**Data supplied**
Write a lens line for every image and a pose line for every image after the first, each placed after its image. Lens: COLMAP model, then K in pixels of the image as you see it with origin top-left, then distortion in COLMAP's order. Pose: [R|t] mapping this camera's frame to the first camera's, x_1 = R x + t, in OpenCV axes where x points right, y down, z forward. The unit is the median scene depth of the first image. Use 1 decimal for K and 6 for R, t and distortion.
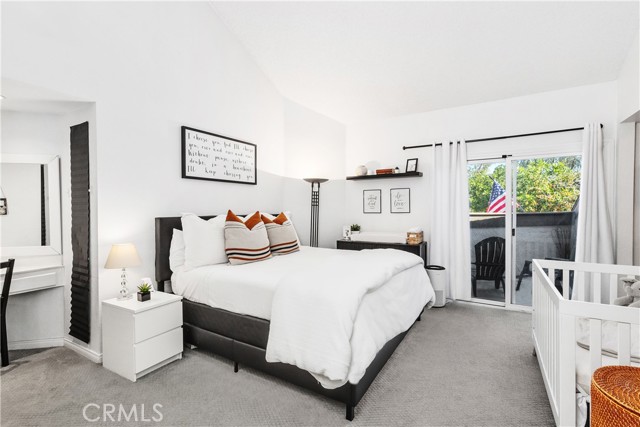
lens RADIAL K [[300.1, 0, 320.9], [0, 300.1, 216.5], [0, 0, 1]] dist [0.003578, -0.000576]
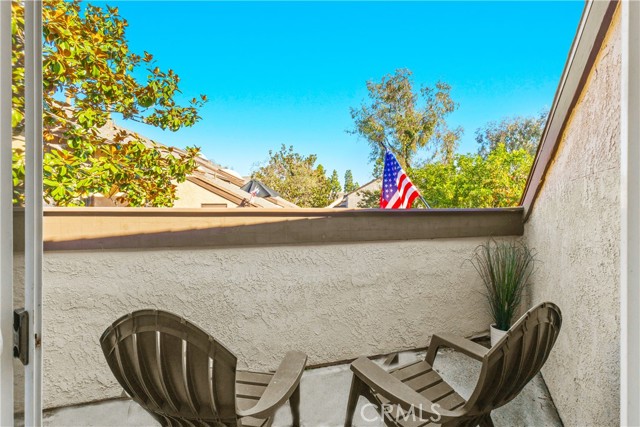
lens RADIAL K [[300.1, 0, 319.2], [0, 300.1, 212.4], [0, 0, 1]] dist [0.003578, -0.000576]
pose [[0.997964, 0.004447, 0.063629, 0.360676], [-0.004059, 0.999972, -0.006223, -0.001506], [-0.063655, 0.005952, 0.997954, 0.405197]]
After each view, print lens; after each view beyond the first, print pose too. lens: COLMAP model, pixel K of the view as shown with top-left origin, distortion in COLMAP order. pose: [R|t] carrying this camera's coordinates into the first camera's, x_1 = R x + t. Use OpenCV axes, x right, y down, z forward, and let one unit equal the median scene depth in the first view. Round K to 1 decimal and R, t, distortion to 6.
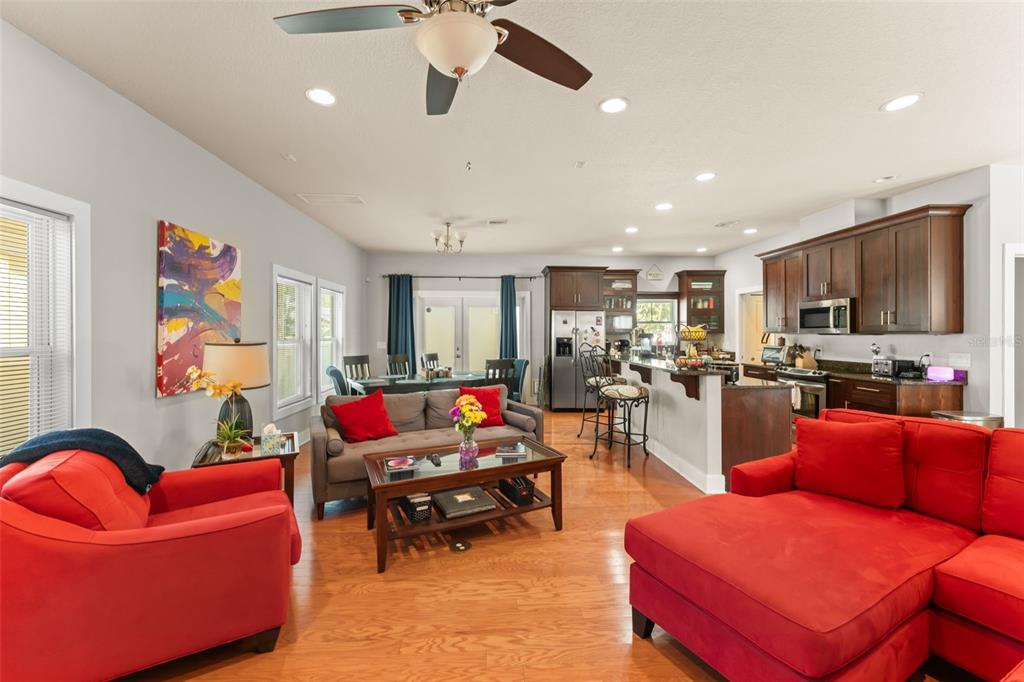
lens RADIAL K [[407.0, 0, 515.3], [0, 407.0, 333.3], [0, 0, 1]] dist [-0.002638, -0.000358]
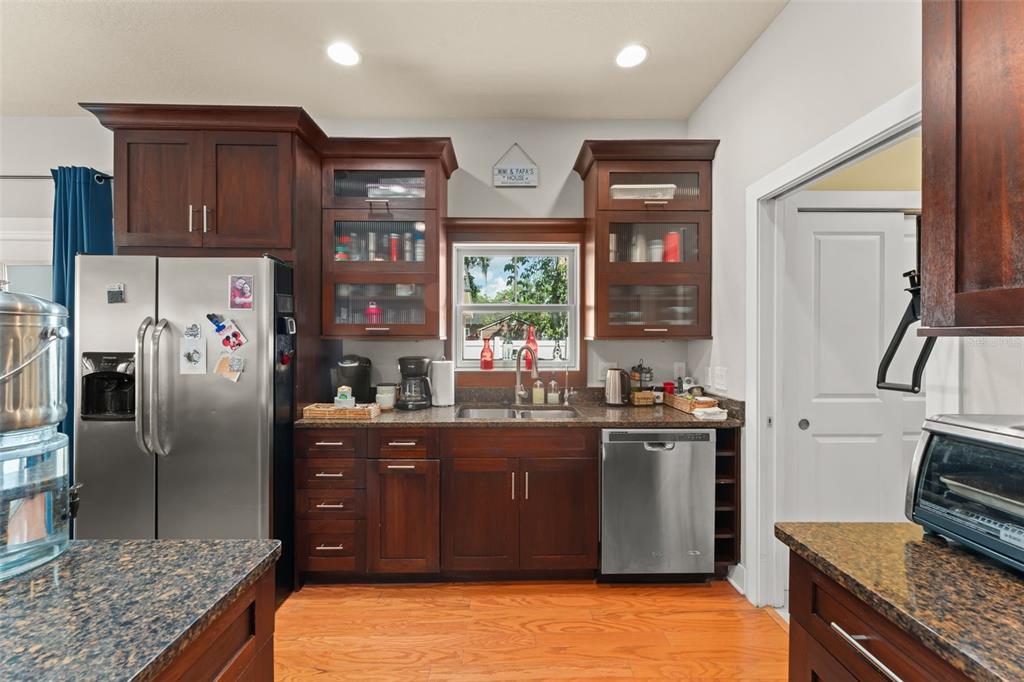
lens RADIAL K [[426.0, 0, 512.0], [0, 426.0, 341.0], [0, 0, 1]] dist [-0.001636, 0.000471]
pose [[0.999726, 0.001029, -0.023382, 0.360803], [-0.000960, 0.999995, 0.002972, 0.001802], [0.023385, -0.002949, 0.999722, 0.654402]]
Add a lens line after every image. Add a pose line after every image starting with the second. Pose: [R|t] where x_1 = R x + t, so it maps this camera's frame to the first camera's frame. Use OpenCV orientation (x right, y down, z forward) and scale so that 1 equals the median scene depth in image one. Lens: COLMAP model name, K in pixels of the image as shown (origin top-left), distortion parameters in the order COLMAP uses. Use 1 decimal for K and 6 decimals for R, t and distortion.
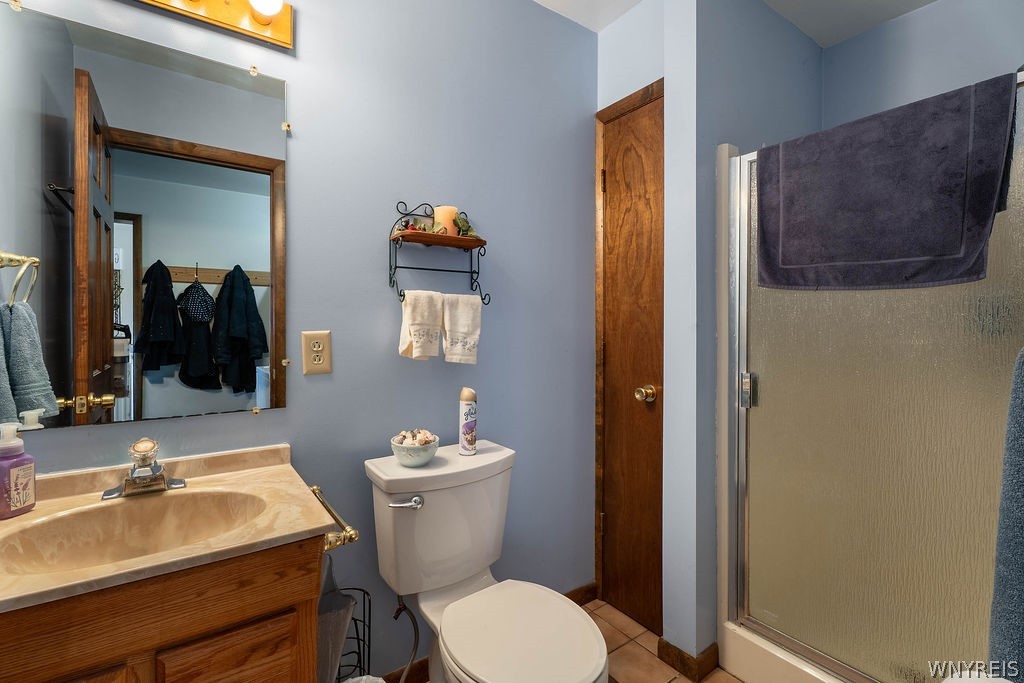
lens RADIAL K [[463.4, 0, 514.4], [0, 463.4, 324.4], [0, 0, 1]] dist [-0.025634, 0.000238]
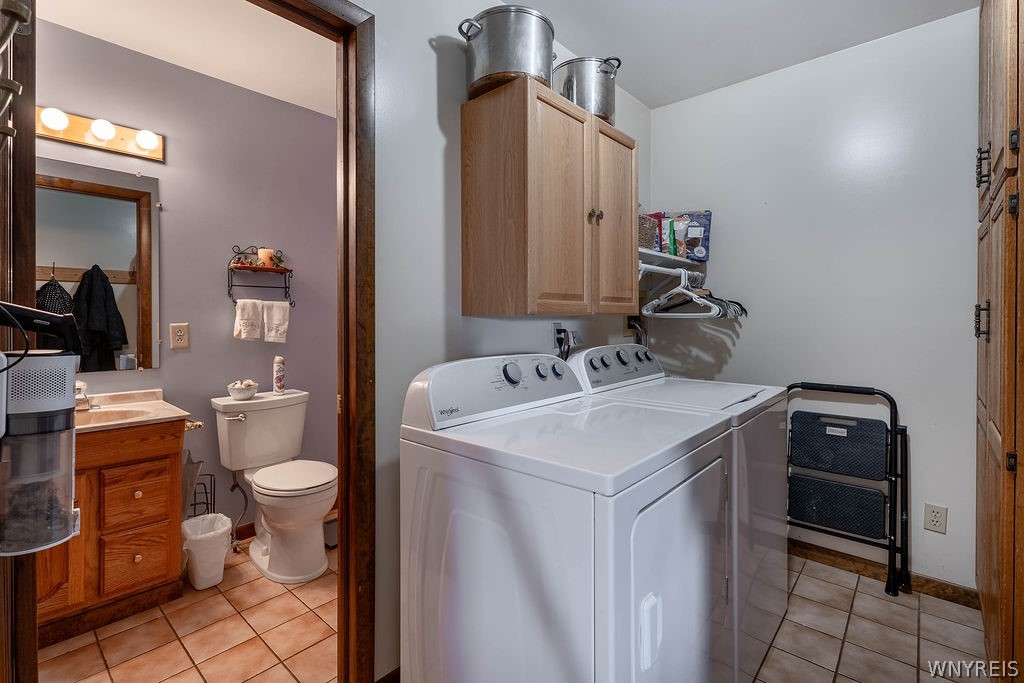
lens RADIAL K [[463.4, 0, 514.4], [0, 463.4, 324.4], [0, 0, 1]] dist [-0.025634, 0.000238]
pose [[0.972668, -0.001379, 0.232198, 0.352683], [-0.001279, 0.999935, 0.011295, -0.001561], [-0.232198, -0.011284, 0.972603, -0.856940]]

**What this task involves**
Retype all of the material above verbatim, leaving the pictures out.

**Exercise response**
Write a lens line for every image and a pose line for every image after the first, each placed after its image. Lens: COLMAP model, then K in pixels of the image as you see it with origin top-left, then distortion in COLMAP's order. Pose: [R|t] mapping this camera's frame to the first camera's, x_1 = R x + t, in OpenCV axes where x points right, y down, z forward. The unit is the median scene depth of the first image. Use 1 decimal for K and 6 for R, t and distortion.
lens RADIAL K [[300.1, 0, 320.9], [0, 300.1, 216.5], [0, 0, 1]] dist [0.003578, -0.000576]
lens RADIAL K [[300.1, 0, 319.2], [0, 300.1, 212.4], [0, 0, 1]] dist [0.003578, -0.000576]
pose [[0.997964, 0.004447, 0.063629, 0.360676], [-0.004059, 0.999972, -0.006223, -0.001506], [-0.063655, 0.005952, 0.997954, 0.405197]]
After each view, print lens; after each view beyond the first, print pose too. lens: COLMAP model, pixel K of the view as shown with top-left origin, distortion in COLMAP order. pose: [R|t] carrying this camera's coordinates into the first camera's, x_1 = R x + t. Use OpenCV axes, x right, y down, z forward, and let one unit equal the median scene depth in the first view. Round K to 1 decimal and R, t, distortion to 6.
lens RADIAL K [[407.0, 0, 515.3], [0, 407.0, 333.3], [0, 0, 1]] dist [-0.002638, -0.000358]
lens RADIAL K [[426.0, 0, 512.0], [0, 426.0, 341.0], [0, 0, 1]] dist [-0.001636, 0.000471]
pose [[0.999726, 0.001029, -0.023382, 0.360803], [-0.000960, 0.999995, 0.002972, 0.001802], [0.023385, -0.002949, 0.999722, 0.654402]]
Add a lens line after every image. Add a pose line after every image starting with the second. Pose: [R|t] where x_1 = R x + t, so it maps this camera's frame to the first camera's frame. Use OpenCV orientation (x right, y down, z forward) and scale so that 1 equals the median scene depth in image one. Lens: COLMAP model name, K in pixels of the image as shown (origin top-left), distortion parameters in the order COLMAP uses. Use 1 decimal for K and 6 decimals for R, t and distortion.
lens RADIAL K [[463.4, 0, 514.4], [0, 463.4, 324.4], [0, 0, 1]] dist [-0.025634, 0.000238]
lens RADIAL K [[463.4, 0, 514.4], [0, 463.4, 324.4], [0, 0, 1]] dist [-0.025634, 0.000238]
pose [[0.972668, -0.001379, 0.232198, 0.352683], [-0.001279, 0.999935, 0.011295, -0.001561], [-0.232198, -0.011284, 0.972603, -0.856940]]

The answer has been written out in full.